>>>
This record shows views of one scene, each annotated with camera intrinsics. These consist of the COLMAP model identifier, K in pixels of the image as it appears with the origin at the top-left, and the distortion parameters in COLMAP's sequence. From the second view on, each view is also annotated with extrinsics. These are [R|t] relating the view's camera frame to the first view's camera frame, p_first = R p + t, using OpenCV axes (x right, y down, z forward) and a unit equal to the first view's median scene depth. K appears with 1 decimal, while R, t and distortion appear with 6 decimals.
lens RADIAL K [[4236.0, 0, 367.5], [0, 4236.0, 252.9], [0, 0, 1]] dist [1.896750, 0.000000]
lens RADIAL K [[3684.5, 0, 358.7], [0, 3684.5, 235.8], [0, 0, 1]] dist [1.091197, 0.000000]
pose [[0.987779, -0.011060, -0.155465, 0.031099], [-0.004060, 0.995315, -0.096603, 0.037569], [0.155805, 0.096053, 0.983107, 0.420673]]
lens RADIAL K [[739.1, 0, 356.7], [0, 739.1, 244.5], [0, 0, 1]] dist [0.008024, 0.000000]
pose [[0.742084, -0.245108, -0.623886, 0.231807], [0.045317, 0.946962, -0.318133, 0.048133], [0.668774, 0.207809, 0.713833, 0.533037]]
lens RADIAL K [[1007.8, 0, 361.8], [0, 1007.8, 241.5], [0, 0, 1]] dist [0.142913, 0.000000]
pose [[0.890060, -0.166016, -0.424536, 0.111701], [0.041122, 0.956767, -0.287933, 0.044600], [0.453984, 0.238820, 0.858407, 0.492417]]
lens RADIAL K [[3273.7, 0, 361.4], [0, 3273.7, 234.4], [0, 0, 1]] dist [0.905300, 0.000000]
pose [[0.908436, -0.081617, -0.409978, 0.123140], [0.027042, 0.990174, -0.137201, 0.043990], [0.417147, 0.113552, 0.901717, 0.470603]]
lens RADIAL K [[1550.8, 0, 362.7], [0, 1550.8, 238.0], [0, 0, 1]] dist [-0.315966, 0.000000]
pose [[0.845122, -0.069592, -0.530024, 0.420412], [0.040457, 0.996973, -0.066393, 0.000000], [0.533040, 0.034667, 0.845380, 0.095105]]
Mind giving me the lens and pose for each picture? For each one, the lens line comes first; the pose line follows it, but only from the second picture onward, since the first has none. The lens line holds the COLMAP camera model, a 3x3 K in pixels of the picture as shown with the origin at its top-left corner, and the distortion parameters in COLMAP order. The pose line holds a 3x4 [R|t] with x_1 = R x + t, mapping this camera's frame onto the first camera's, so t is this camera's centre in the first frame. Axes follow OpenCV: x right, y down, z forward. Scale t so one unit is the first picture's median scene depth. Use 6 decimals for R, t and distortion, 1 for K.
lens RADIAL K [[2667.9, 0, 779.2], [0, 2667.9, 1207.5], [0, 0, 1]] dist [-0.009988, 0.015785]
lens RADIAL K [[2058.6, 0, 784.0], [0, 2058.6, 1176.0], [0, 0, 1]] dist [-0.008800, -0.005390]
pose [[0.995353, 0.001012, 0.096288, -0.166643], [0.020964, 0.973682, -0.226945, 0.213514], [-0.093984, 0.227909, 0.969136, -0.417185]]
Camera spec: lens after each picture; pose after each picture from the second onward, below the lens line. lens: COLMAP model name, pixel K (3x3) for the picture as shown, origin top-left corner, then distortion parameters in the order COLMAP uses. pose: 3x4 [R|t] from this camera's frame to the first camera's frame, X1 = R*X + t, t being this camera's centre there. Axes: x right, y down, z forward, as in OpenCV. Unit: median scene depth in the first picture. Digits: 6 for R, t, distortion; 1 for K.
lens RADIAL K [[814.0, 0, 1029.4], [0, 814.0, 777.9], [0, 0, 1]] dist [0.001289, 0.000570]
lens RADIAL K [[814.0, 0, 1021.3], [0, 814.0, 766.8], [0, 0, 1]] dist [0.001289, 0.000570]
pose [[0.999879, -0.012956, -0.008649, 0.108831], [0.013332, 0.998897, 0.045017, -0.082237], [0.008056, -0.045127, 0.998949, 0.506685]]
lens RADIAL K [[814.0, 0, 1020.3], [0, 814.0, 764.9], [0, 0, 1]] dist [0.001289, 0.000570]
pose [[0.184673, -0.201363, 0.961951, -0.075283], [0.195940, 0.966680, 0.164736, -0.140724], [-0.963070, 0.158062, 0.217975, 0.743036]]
<<<
Порядок выполнения:
Обновите все приведенные выше записи: замените «top-left» на «upper-left», а всё остальное оставьте без изменений.

Результат выполнения:
This record shows views of one scene, each annotated with camera intrinsics. These consist of the COLMAP model identifier, K in pixels of the image as it appears with the origin at the upper-left, and the distortion parameters in COLMAP's sequence. From the second view on, each view is also annotated with extrinsics. These are [R|t] relating the view's camera frame to the first view's camera frame, p_first = R p + t, using OpenCV axes (x right, y down, z forward) and a unit equal to the first view's median scene depth. K appears with 1 decimal, while R, t and distortion appear with 6 decimals.
lens RADIAL K [[4236.0, 0, 367.5], [0, 4236.0, 252.9], [0, 0, 1]] dist [1.896750, 0.000000]
lens RADIAL K [[3684.5, 0, 358.7], [0, 3684.5, 235.8], [0, 0, 1]] dist [1.091197, 0.000000]
pose [[0.987779, -0.011060, -0.155465, 0.031099], [-0.004060, 0.995315, -0.096603, 0.037569], [0.155805, 0.096053, 0.983107, 0.420673]]
lens RADIAL K [[739.1, 0, 356.7], [0, 739.1, 244.5], [0, 0, 1]] dist [0.008024, 0.000000]
pose [[0.742084, -0.245108, -0.623886, 0.231807], [0.045317, 0.946962, -0.318133, 0.048133], [0.668774, 0.207809, 0.713833, 0.533037]]
lens RADIAL K [[1007.8, 0, 361.8], [0, 1007.8, 241.5], [0, 0, 1]] dist [0.142913, 0.000000]
pose [[0.890060, -0.166016, -0.424536, 0.111701], [0.041122, 0.956767, -0.287933, 0.044600], [0.453984, 0.238820, 0.858407, 0.492417]]
lens RADIAL K [[3273.7, 0, 361.4], [0, 3273.7, 234.4], [0, 0, 1]] dist [0.905300, 0.000000]
pose [[0.908436, -0.081617, -0.409978, 0.123140], [0.027042, 0.990174, -0.137201, 0.043990], [0.417147, 0.113552, 0.901717, 0.470603]]
lens RADIAL K [[1550.8, 0, 362.7], [0, 1550.8, 238.0], [0, 0, 1]] dist [-0.315966, 0.000000]
pose [[0.845122, -0.069592, -0.530024, 0.420412], [0.040457, 0.996973, -0.066393, 0.000000], [0.533040, 0.034667, 0.845380, 0.095105]]
Mind giving me the lens and pose for each picture? For each one, the lens line comes first; the pose line follows it, but only from the second picture onward, since the first has none. The lens line holds the COLMAP camera model, a 3x3 K in pixels of the picture as shown with the origin at its upper-left corner, and the distortion parameters in COLMAP order. The pose line holds a 3x4 [R|t] with x_1 = R x + t, mapping this camera's frame onto the first camera's, so t is this camera's centre in the first frame. Axes follow OpenCV: x right, y down, z forward. Scale t so one unit is the first picture's median scene depth. Use 6 decimals for R, t and distortion, 1 for K.
lens RADIAL K [[2667.9, 0, 779.2], [0, 2667.9, 1207.5], [0, 0, 1]] dist [-0.009988, 0.015785]
lens RADIAL K [[2058.6, 0, 784.0], [0, 2058.6, 1176.0], [0, 0, 1]] dist [-0.008800, -0.005390]
pose [[0.995353, 0.001012, 0.096288, -0.166643], [0.020964, 0.973682, -0.226945, 0.213514], [-0.093984, 0.227909, 0.969136, -0.417185]]
Camera spec: lens after each picture; pose after each picture from the second onward, below the lens line. lens: COLMAP model name, pixel K (3x3) for the picture as shown, origin upper-left corner, then distortion parameters in the order COLMAP uses. pose: 3x4 [R|t] from this camera's frame to the first camera's frame, X1 = R*X + t, t being this camera's centre there. Axes: x right, y down, z forward, as in OpenCV. Unit: median scene depth in the first picture. Digits: 6 for R, t, distortion; 1 for K.
lens RADIAL K [[814.0, 0, 1029.4], [0, 814.0, 777.9], [0, 0, 1]] dist [0.001289, 0.000570]
lens RADIAL K [[814.0, 0, 1021.3], [0, 814.0, 766.8], [0, 0, 1]] dist [0.001289, 0.000570]
pose [[0.999879, -0.012956, -0.008649, 0.108831], [0.013332, 0.998897, 0.045017, -0.082237], [0.008056, -0.045127, 0.998949, 0.506685]]
lens RADIAL K [[814.0, 0, 1020.3], [0, 814.0, 764.9], [0, 0, 1]] dist [0.001289, 0.000570]
pose [[0.184673, -0.201363, 0.961951, -0.075283], [0.195940, 0.966680, 0.164736, -0.140724], [-0.963070, 0.158062, 0.217975, 0.743036]]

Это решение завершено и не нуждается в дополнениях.